Adrienne Williams Boyarin's new collection of accounts of miracles of the Virgin Mary draws from a range of Middle English sources, dating from c. 1280 to c.1500. It includes both poetry and prose, works from legendaries and miscellanies, and extracts from sermons. The book contains selections from The South English Legendary (c. 1280); the "Miracles of Ure Lady" from the Vernon Manuscript (c.1390); John Mirk's Festial sermon collection, including a "Sermon for Candlemas" and several narraciones featuring Mary; a variety of short texts from the British Library MS Additional 37049 (c. 1460-1470); and "A Marian Incest Tale" from a late medieval sermon book (c. 1460-1500). The South English Legendary excerpts are given with a facing page translation, while the rest of the texts are glossed. All the texts have ample and useful annotations and introductions. A final section titled "In Context" provides an overview of Mary in the Bible, important prayers invoking Mary, five Marian prayer poems from two of the manuscripts the miracle texts are taken from, and finally, twelve pages of manuscript images--an extremely welcome addition to the many textual treats, all laid out in an attractive, slim volume.
Reading through the selections Boyarin has chosen from the vast array of Middle English Marian literature is like going on a tour with a very experienced guide--one who knows what will surprise and delight the most, and what information must be provided to help the visitor make the most of what they are seeing. As a reader familiar with Marian devotion and its literature, I found the texts included to be engaging and telling examples of the rich tradition and range of roles Mary fills, from the sancta parens, to the patron who looks out for even the most reprehensible sinners, provided they had been devotees at some point in their past. For students or other newcomers to the field, this book can serve as an enticing and efficient introduction to study of the English Marian cult over time and across genres. The texts also offer useful instances of other concerns for medieval Christians, including the relationship of Christians and Jews (the introduction discusses how Mary's position as both a Jewish woman and the mother of Christ meant she was specifically invoked in many stories revolving around Jewish and Christian identities). "How a Jew Threw His Son in a Fiery Oven Because He Communed With Other Christian Children on Easter," (from the Vernon MS) is one selection, along with an analogue from The South English Legendary and an illustration. While many readers will know Chaucer's Prioress's Tale, it is useful to see other examples to help explore the role of Mary in the construction of anti-Jewish thought.

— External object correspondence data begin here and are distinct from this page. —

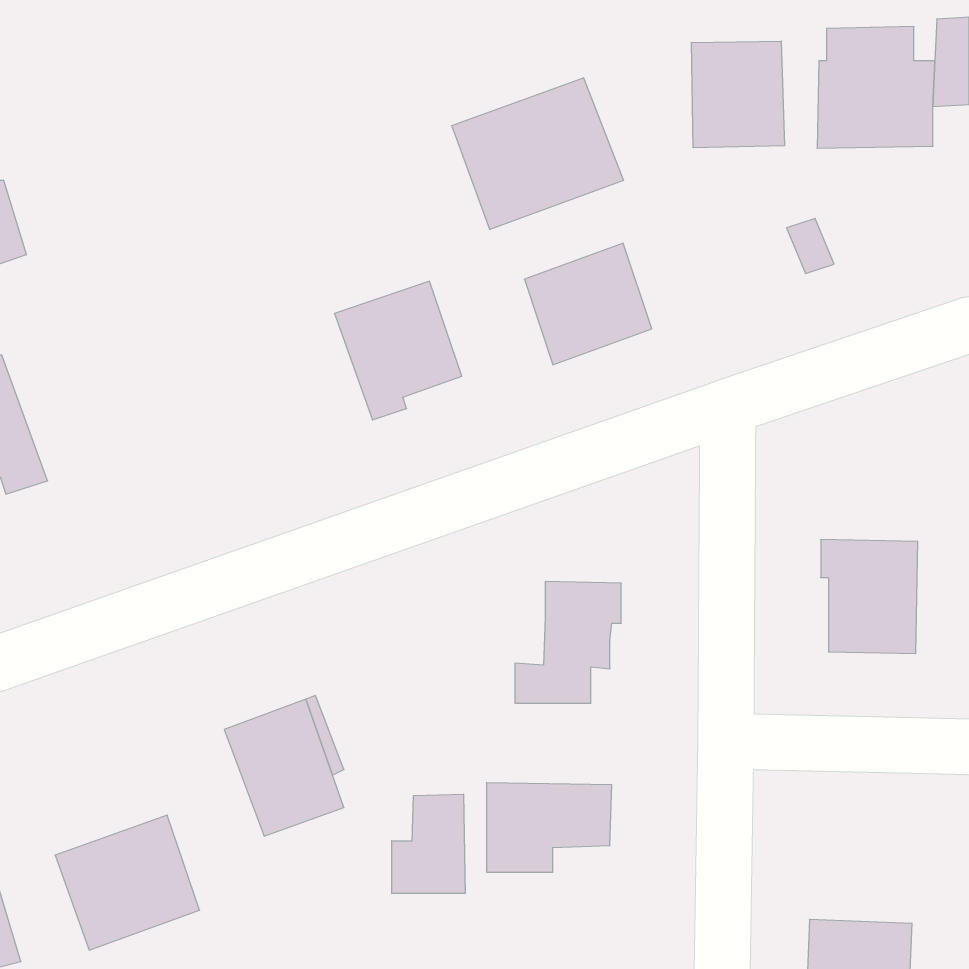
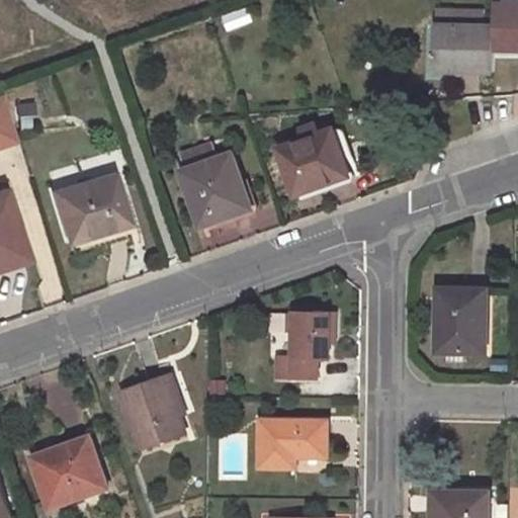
building: [692,41,784,148] -> none
building: [452,78,623,230] -> none
building: none -> [48,176,120,243]
building: [392,794,465,894] -> none

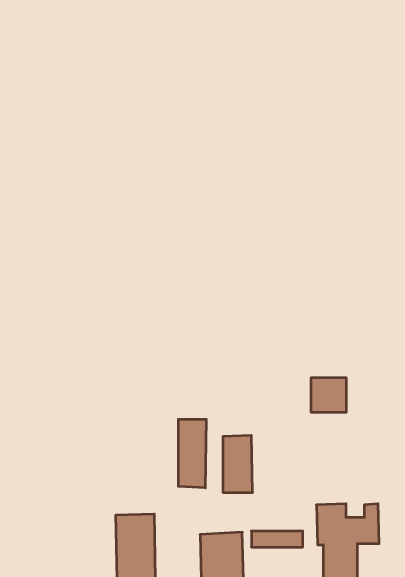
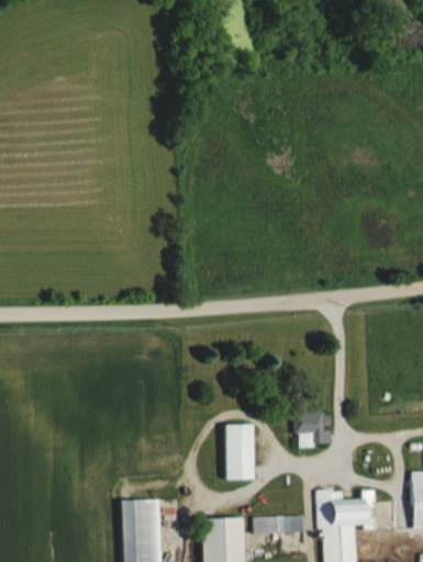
building: [311,378,346,412] -> [294,413,329,446]
building: [178,419,206,488] -> none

The role of the clergy, who appear in varying states of spiritual rigor (mostly quite lax), in these stories, is also an important element that resonates with other Middle English texts. In "Concerning a Sexually Immoral Monk Who was Drowned and Brought Back to Life by Our Lady" (from the Vernon MS), a monk who always offered an "Ave" to an image of Mary on his way out of the monastery at night to carouse ("Out of cloystre on his wildehede, / Forte parfourne his misded" ), is revived through her intervention after drowning. Students who have been introduced to Chaucer's collection of clergy both devout and devious would benefit from these additional examples, who, despite falling grievously short of their spiritual commitments, are redeemed by Mary's grace and intercessions.
Fortuitously, I had a Middle English tutorial this semester with a second-year undergraduate, and we read through this book together, after I was invited to review it. We started at the end of the book, with the text from c. 1460-1500, and worked our way towards the front, moving backwards chronologically, so that the readings grew older and progressively more difficult. While the student was not especially interested in religious aspects of medieval English culture, as we were emphasizing the development of the language, she was definitely hooked by the first text we read, "A Marian Incest Tale." And who wouldn't be? A formerly pious woman conceives a child by her own son, then breaks its neck after its birth to hide the evidence of her incest. A priest is instructed by Mary to intervene and he reveals a poem written in blood on the woman's hand that spells out the cause of her spiritual disease as well as its cure. She makes a full confession, and her absolution is signaled by the text washing away from her hand. Hearers of this story would be reminded of the necessity of a complete confession, as well as of Mary's generosity as an intercessor, as she is able to overlook the woman's extremely shocking sins because of her earlier devout life. No sin, the story says, is too terrible for Mary to help a sinner find redemption, provided they have shown proper devotion in the past.
I can easily imagine using this collection as a textbook in an undergraduate or graduate course on medieval spirituality or Middle English literature, and the reasonable cost makes that feasible. While Chaucer is where most undergraduates start their experience with Middle English literature, the brief nature of the Marian texts, coupled with their fascinating content, as well as the thematic links to better-known texts like the Canterbury Tales would make them enormously useful for teaching, because the payoff comes satisfyingly quickly, unlike most of Chaucer's tales. This is a book I can also imagine handing to someone to explain why I find the field of medieval popular religion so enormously fascinating--it demonstrates the amazing array of beliefs and practices that developed around the beloved figure of the mother of Christ. At the end of her acknowledgements, Boyarin says this book is her way of "pass[ing] on the baton" (7); there is no doubt that this collection will spark new interest in a very rich area of medieval religious literature and experience.